• [ACTIVITY]: Copy all of the records word for word.

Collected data
= Beginning of Section =

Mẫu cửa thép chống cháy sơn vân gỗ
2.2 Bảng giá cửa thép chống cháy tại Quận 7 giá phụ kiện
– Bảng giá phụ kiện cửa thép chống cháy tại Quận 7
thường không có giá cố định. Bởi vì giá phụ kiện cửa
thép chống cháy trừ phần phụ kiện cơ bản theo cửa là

= End of Section =

• [RESULT]:
Mẫu cửa thép chống cháy sơn vân gỗ
2.2 Bảng giá cửa thép chống cháy tại Quận 7 giá phụ kiện
– Bảng giá phụ kiện cửa thép chống cháy tại Quận 7
thường không có giá cố định. Bởi vì giá phụ kiện cửa
thép chống cháy trừ phần phụ kiện cơ bản theo cửa là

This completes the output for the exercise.